NEW ULM — Lester Schuft’s daughter said one of his heart surgeons was so moved by Schuft’s ability to stay alive, it brought him to religion.
“He’s had quadruple bypass surgery, a pacemaker and a heart valve replaced,” said Sherry McCormick of Hutchinson at Saturday’s Minnesota Music Museum Hall of Fame Showcase.
“One doctor told me he didn’t believe in religion until he met dad,” McCormick said.
Schuft, 84, grew up on a farm near Brownton. He was inducted into the Minnesota Music Hall of Fame as a polka band leader at Turner Hall Friday.
Schuft has lead a busy life, and he plans to keep it that way. He still sells advertising at KDUZ/KARP radio in Hutchinson. He was a longtime dentist before retiring from that profession in 1969.
“I went through a lot in life,” said Schuft. “God keeps me alive, so there must be something for me to do. I couldn’t just sit around. I’d go nuts.”
Music has been a big part of his busy life. He began playing drums and a trumpet as a young boy.
Schuft has owned, operated and performed with Lester Schuft and The Country Dutchmen Band for 63 years. He required band members to be disciplined. They were not allowed to drink, use profanity or fool around. The band still performs.

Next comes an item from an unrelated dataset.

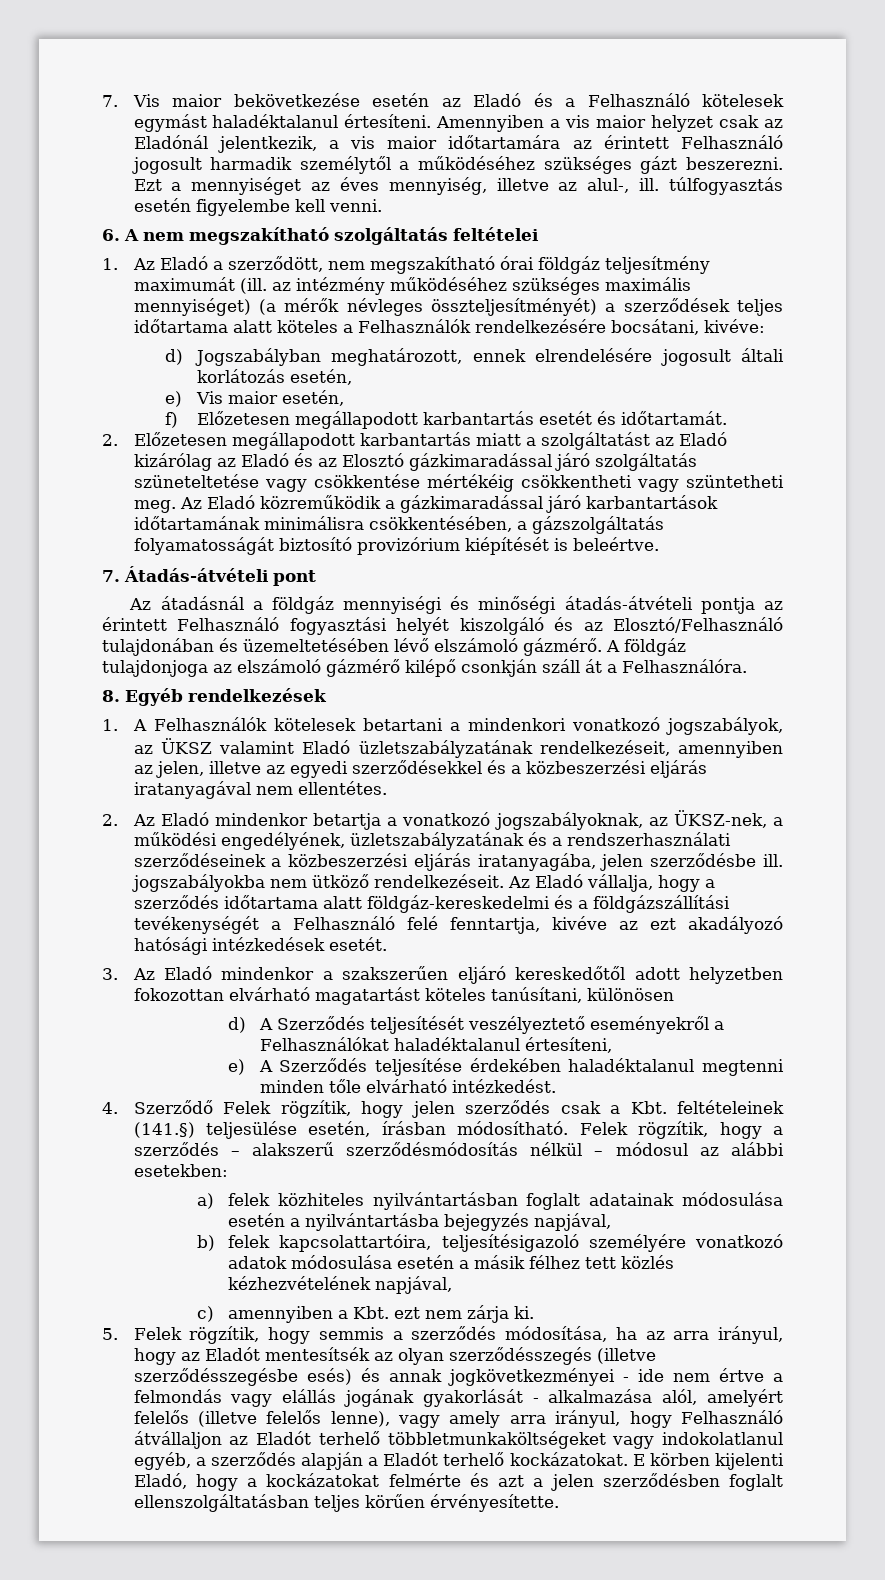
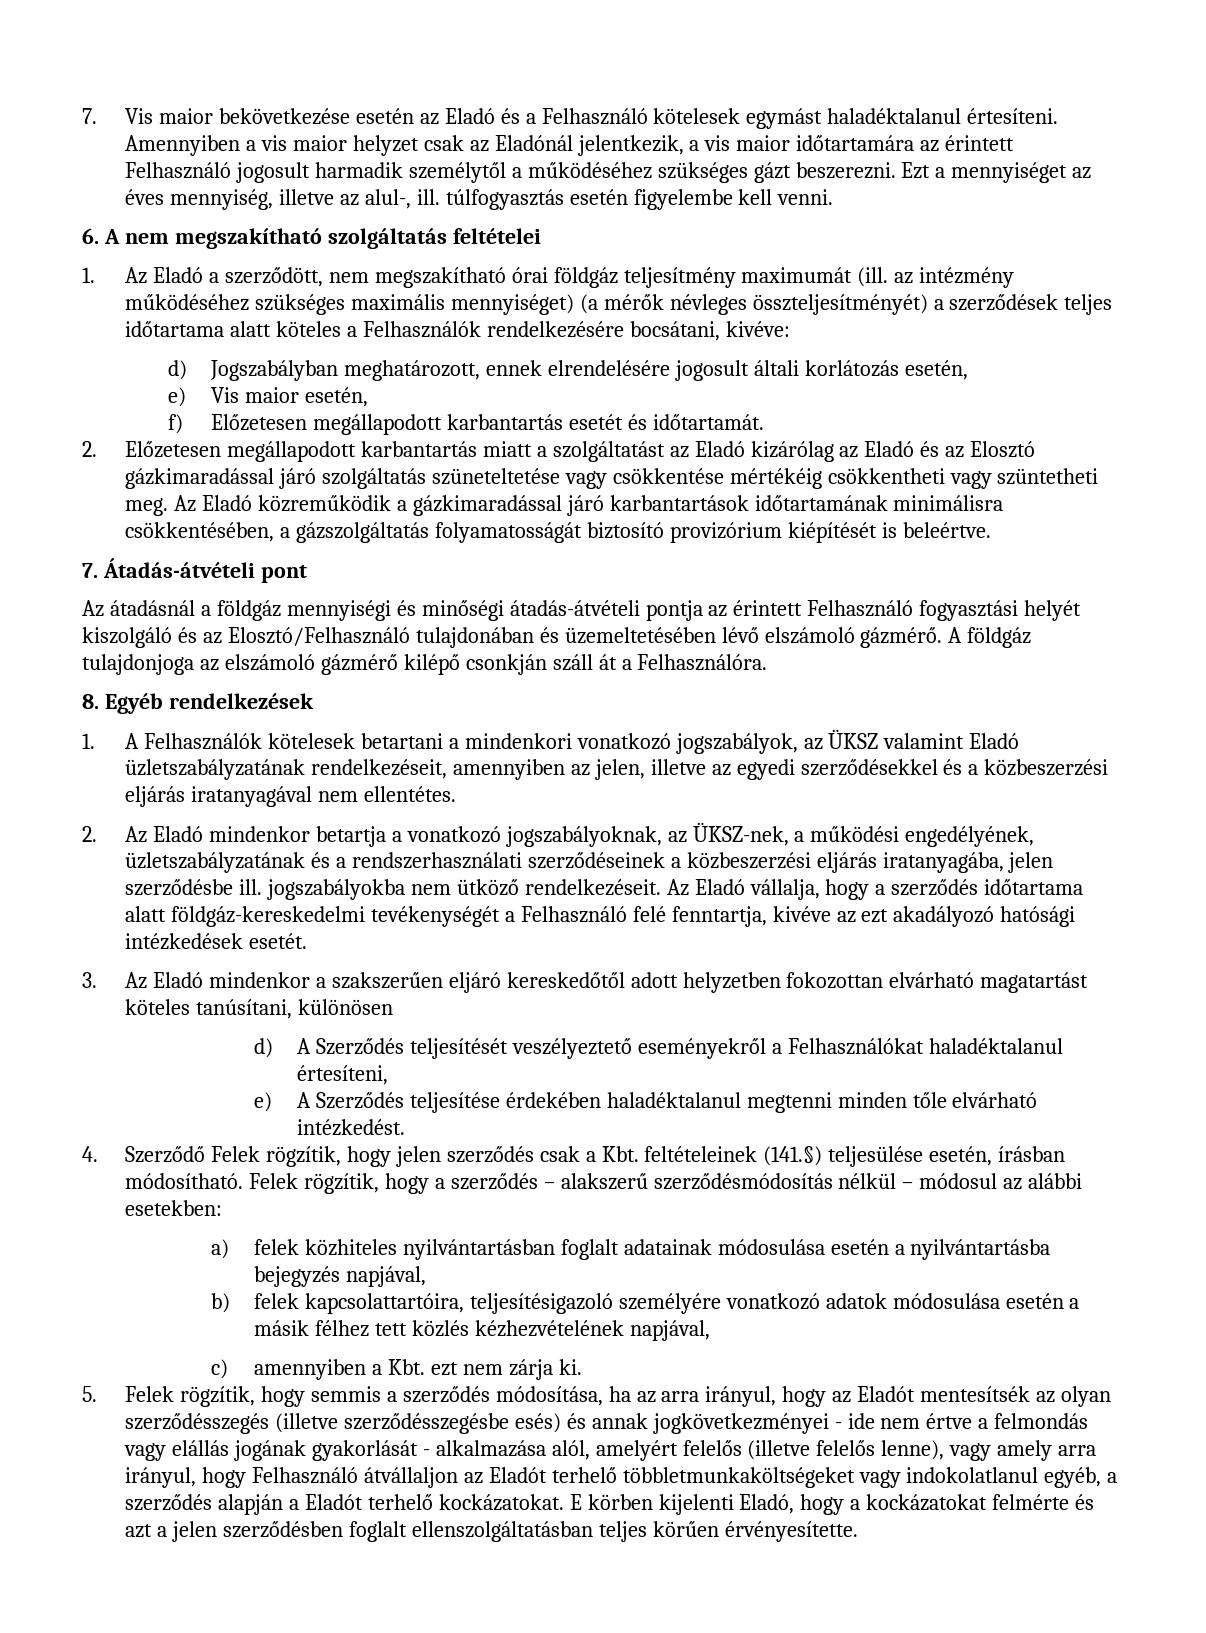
[553,895,730,913] és a földgázszállítási -> (365, 916) none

Schuft has made more than 300 recordings. He taught many people to play the trumpet and helped others find instruments to play.
Musical performances helped him pay his way through the University of Minnesota dental school.
While in the Minnesota National Guard, drilling at Camp Ripley, Schuft played trumpet with Peter Wendinger of St. George, who was also in the Guard. The two men reminisced at the inductee showcase in the Minnesota Music Hall of Fame Museum Saturday.
“On (drill) weekends, we’d go play in Camp Ripley and in places in Little Falls, Pierz, and Pillager,” said Schuft. “Playing in the North Stars pep band was really fun. We’d play before, during and after games.”
He has performed for many notable peple, including the Minneapolis Aquatennial Queen’s Dance, for Hubert H. Humphrey when he ran for president against Richard Nixon in 1968, and he appeared for more than 40 years on the KEYC Channel 12 Bandwagon show and on RFDTV, among other shows.
“When words don’t cut it, music will. Music is therapy,” he added.